İsrail’i bu noktaya gelmesinde Türkiye’nin kararlılığı kadar ABD’nin 3 yıldır devam eden baskısı ve Arap Baharı’nın getirdiği belirsizlikler de etkili olmuştur. İsrail, Arap Baharı’nın Lübnan’a, Ürdün’e ve Filistin’e sıçraması, Suriye ve Mısır’ın radikal bir duruşa geçmesi gibi ihtimaller karşısında Türkiye’ye daha fazla ihtiyaç duymuştur.
Özrün etkileri
İsrail’in özür dilemesi, tazminat talebini kabul etmesi ve Gazze üzerindeki ablukanın kaldırılması ikili ilişkilerin ötesinde bölgesel sonuçlar doğuracaktır. İsrail’in tarihinde ilk defa özür dilediği, böyle bir tavrı Batılı ülkelere karşı dahi göstermediği düşünülecek olursa özrün ilk sonucu prestij kazanmaktır.
Türkiye, İsrail karşısındaki dik duruşu sayesinde tüm İslam dünyasının ve elbette Arap Baharı’nın doğal önderliği yolunda sağlam bir adım daha atmıştır. Bu durum İran’ı ve müttefiklerini memnun etmeyecektir.
İsrail ile Türkiye arasındaki buzların erimesi belki de en büyük etkiyi Suriye üzerinde yapacaktır. İsrail’in Suriyeli muhalefet konusundaki çekincelerini azaltması Batılı ülkelerin Suriye politikalarını önemli ölçüde değiştirebilir. Zaten İsraillilerin ve ABD’nin özürden bekledikleri en büyük fayda Suriye konusundadır.

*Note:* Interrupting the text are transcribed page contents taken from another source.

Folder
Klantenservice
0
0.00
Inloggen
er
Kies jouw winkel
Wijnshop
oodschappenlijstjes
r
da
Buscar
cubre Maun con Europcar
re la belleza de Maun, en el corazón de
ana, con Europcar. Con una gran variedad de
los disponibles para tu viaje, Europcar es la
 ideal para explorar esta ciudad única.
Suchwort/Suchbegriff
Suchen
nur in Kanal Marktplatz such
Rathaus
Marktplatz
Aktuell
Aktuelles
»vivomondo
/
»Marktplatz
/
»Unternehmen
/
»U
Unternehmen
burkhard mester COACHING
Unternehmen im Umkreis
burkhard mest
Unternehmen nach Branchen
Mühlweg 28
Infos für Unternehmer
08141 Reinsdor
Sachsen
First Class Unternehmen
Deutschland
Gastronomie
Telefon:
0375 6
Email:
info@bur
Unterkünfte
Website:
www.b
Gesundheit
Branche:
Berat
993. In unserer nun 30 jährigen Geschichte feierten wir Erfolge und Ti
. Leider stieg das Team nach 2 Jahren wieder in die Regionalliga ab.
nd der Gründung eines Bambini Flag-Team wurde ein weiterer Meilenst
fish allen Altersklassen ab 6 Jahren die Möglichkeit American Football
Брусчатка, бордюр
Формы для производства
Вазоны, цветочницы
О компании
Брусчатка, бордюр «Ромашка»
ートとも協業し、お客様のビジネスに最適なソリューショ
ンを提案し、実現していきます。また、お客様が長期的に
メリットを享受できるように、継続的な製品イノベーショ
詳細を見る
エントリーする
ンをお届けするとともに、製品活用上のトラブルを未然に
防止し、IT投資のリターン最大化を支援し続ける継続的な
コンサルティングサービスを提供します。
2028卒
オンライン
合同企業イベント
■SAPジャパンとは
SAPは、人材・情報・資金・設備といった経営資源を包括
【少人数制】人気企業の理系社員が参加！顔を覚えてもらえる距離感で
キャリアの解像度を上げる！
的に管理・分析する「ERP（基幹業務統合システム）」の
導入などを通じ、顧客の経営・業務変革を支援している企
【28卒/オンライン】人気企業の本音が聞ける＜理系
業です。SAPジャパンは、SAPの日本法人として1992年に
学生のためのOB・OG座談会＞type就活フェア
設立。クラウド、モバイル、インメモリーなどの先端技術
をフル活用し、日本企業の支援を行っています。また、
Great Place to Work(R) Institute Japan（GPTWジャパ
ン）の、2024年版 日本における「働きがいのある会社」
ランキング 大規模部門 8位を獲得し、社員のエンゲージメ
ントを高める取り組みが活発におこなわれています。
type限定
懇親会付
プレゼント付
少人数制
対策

İsrail’in özrü Filistin’de çözüm için de fırsatlar yaratabilir. ABD’nin de desteklediği Filistin’de iki devletli çözüm Türkiye’nin işbirliği ve yardımları olmaksızın gerçekleşemez. ABD de, İsrail de bunun farkında. Özellikle Arap Baharı’nın etrafı sardığı bir ortamda Bahar’ın Filistin’e de ulaşmasından evvel Türklerin devreye sokulması daha kolay bir geçiş sürecini sağlayabilir.
İsrail ve PKK
Son olarak İsrail’in Türkiye’ye karşı tutumunu yumuşatmasının PKK terörünün sona erdirilmesinde olumlu etkileri olabilir. Bir ara Türkiye’yi cezalandırmak için PKK’ya destek seçeneğini bile göz önünde bulunduran İsrail’in örgüt ile arasına mesafe koyması barış görüşmelerinin başarı şansını arttıracaktır. Daha da önemlisi Ortadoğu’da Türkiye yaklaşımının öne çıkması PKK’yı barışa ikna etmede önemli bir etki yapacaktır.
Normalde bugünkü yazımızı sadece Nevruz kutlamalarına ve Öcalan’ın açıklamalarına ayıracaktık. Son dakikada gelen İsrail’in özrü ister istemez gündemi değiştirdi. Fakat değinmeden olmaz, İsrail’in özrü nasıl bir dış politika başarısı ise Öcalan’ın açıklamaları da aynı ölçüde bir iç politika başarısıdır.
Her iki gelişme de Türkiye için sevindirici gelişmelerdir. Ancak zorlu bir dönemden geçtiğimiz de unutulmamalıdır.
PKK ve İsrail’in geçmiş karneleri de dikkate alındığında her iki konuda da henüz yolun başında olduğumuz gerçeği dikkate alınmalıdır. Her iki konuda da söylemin eylem ile desteklenmesini beklemek gerekir. Kısacası ihtiyatlı iyimserliğe devam.